古くから時代や国を超えて存在する“筆跡(ブラシストローク)”の手法を用い、筆跡それ自体を立体的に表現した独自の作品を生み出す、現代美術家・山口歴氏。ニューヨーク・ブルックリンにアトリエを構え、ユニクロ、ナイキ、イッセイ ミヤケなど多数のブランドとコラボレーションする気鋭のアーティストだ。

Text Rie Nakajima

古くから時代や国を超えて存在する“筆跡(ブラシストローク)”の手法を用い、筆跡それ自体を立体的に表現した独自の作品を生み出す、現代美術家・山口歴氏。ニューヨーク・ブルックリンにアトリエを構え、ユニクロ、ナイキ、イッセイ ミヤケなど多数のブランドとコラボレーションする気鋭のアーティストだ。

山口歴

ニューヨークで現代美術作家のアシスタント兼アーティストとして活動して5年目に、初めて参加したグループ展で全8作品が完売。アーティストとしての自信をつけた山口氏に、スポットライトが当たり始めたのはここからだ。2015年には香港そごうによる30周年記念アーティストに選出され、30メートル大のビルボードを飾る。2017年にはイッセイ ミヤケ メンとコラボレーションした特別展示「OUT OF BOUNDS(アウト・オブ・バウンズ)」を銀座で開催。渋谷のストリートカルチャーを追いかけて育った山口氏ならではの感性は若者からの支持も高く、ナイキ表参道店の壁画やユニクロとのグローバルコラボレーションでも話題となった。アートとしてだけでなく、国内外のファッションブランドからも、熱視線を集める気鋭アーティストの一人に成長した。

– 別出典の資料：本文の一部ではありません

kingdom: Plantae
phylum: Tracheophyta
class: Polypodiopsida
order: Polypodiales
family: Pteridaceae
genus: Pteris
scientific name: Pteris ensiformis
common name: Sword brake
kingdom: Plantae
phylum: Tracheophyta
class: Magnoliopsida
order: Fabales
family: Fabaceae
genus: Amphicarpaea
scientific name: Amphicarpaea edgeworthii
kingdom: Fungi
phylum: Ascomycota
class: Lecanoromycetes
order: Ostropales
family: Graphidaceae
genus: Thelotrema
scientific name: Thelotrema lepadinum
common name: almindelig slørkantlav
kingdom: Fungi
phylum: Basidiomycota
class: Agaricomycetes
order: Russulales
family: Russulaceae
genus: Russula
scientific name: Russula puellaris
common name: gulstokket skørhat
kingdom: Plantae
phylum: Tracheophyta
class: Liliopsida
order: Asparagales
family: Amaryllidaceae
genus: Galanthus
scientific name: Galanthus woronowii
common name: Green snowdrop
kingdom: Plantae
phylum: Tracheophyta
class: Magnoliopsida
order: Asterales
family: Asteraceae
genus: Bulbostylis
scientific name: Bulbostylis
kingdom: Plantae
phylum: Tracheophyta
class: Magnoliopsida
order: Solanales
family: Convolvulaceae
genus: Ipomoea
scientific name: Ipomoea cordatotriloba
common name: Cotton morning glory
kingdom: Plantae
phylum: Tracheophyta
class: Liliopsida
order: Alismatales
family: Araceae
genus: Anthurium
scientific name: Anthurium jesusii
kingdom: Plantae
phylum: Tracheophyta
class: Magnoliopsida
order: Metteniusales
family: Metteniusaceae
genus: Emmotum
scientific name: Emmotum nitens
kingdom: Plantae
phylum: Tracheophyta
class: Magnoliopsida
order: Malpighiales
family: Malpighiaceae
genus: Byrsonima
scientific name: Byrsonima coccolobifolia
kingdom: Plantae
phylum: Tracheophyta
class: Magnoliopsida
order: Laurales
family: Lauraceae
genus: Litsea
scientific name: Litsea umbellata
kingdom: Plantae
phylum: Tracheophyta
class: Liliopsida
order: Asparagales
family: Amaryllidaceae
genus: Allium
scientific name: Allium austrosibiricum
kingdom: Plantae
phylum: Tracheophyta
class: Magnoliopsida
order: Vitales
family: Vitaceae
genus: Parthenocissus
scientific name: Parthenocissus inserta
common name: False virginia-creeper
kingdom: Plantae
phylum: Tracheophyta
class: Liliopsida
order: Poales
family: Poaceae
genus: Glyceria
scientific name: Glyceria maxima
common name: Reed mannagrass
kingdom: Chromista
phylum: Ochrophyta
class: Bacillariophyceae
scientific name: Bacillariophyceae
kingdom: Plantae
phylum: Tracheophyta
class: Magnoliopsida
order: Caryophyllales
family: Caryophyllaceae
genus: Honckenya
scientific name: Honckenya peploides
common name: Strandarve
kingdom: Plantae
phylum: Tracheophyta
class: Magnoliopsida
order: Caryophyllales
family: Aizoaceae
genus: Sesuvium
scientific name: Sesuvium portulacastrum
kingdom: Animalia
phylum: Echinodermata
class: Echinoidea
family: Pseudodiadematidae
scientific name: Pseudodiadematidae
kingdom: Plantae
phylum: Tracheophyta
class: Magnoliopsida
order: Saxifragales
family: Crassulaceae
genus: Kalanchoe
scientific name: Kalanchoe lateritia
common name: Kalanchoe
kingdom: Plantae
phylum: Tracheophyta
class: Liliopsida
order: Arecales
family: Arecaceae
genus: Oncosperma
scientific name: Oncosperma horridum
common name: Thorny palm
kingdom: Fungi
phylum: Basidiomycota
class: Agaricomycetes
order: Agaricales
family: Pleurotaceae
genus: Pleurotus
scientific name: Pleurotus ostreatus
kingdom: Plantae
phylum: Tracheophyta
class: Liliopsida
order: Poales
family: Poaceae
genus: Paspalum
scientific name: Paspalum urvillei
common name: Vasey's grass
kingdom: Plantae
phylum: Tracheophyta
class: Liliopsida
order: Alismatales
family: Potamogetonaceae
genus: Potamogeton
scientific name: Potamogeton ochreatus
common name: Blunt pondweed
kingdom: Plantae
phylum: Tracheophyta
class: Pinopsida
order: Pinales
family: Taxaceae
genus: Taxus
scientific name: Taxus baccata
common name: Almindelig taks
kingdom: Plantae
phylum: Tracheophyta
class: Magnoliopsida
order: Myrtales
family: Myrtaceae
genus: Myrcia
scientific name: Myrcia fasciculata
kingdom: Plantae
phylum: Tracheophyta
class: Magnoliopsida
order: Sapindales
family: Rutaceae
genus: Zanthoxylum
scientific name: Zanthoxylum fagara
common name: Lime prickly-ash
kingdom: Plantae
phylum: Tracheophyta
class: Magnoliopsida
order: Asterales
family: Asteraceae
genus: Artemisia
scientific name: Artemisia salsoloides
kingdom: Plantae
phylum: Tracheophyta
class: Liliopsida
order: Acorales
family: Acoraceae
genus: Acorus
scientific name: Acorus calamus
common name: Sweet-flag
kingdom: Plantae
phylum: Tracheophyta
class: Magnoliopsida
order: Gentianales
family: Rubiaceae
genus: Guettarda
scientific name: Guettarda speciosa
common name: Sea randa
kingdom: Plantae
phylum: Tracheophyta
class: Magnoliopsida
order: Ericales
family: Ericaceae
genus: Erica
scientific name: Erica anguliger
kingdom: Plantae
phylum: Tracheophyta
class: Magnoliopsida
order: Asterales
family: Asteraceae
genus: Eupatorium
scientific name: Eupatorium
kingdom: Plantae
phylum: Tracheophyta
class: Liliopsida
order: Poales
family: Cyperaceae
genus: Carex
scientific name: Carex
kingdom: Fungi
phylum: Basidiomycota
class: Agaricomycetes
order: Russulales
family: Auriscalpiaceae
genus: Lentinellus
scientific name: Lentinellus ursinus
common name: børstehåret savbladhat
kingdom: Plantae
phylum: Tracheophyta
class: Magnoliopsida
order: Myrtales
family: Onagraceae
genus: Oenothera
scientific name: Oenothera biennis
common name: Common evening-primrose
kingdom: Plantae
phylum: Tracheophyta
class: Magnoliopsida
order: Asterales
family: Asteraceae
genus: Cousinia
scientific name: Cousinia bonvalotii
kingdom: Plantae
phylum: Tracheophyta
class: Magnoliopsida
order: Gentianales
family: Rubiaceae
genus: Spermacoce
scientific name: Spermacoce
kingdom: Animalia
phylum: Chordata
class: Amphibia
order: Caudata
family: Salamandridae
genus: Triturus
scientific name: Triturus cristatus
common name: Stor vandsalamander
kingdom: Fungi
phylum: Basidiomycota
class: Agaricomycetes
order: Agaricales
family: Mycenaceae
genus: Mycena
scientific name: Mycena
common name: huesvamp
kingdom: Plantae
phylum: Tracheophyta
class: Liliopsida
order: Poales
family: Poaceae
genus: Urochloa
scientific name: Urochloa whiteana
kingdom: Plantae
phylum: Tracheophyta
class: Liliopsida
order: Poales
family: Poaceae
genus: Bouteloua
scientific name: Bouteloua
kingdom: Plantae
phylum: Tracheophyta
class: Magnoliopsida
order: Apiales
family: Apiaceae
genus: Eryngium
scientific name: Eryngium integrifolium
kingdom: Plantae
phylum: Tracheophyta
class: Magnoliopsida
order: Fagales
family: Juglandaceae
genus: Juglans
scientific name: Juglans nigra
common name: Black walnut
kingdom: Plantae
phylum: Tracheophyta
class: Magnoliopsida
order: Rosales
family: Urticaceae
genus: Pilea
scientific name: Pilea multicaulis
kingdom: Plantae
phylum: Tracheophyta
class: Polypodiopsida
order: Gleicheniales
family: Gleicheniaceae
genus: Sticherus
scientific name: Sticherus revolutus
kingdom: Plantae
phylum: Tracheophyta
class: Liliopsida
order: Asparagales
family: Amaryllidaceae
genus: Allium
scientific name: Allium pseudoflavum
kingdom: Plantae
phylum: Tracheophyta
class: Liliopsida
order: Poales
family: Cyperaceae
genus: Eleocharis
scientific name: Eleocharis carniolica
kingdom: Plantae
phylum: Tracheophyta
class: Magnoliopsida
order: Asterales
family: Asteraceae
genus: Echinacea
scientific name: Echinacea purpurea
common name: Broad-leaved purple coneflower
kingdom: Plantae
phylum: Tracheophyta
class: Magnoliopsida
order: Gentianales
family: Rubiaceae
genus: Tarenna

筆跡(ブラシストローク)自体は、ルネサンス以前から時代や国境を超えて継承されてきた伝統の手法だ。しかし、そのいいところをカット&ペーストして新たな作品を生み出すという山口氏の手法は、既存の音源から音や歌詞を抜粋して組み合わせ、新たな曲を作るヒップホップのサンプリング手法にも通じる斬新なものである。「メグル・ブルー」とも称される鮮烈な青を始め、筆跡と色彩を駆使してかたどられた壁面や、人体・風景などをモチーフにした作品は、一度見たら忘れられない吸引力を持つ。そして、これらの作品が自宅や社屋を飾ったらどれだけ日常を刺激的なものにするか、想像しただけで胸が躍るに違いない。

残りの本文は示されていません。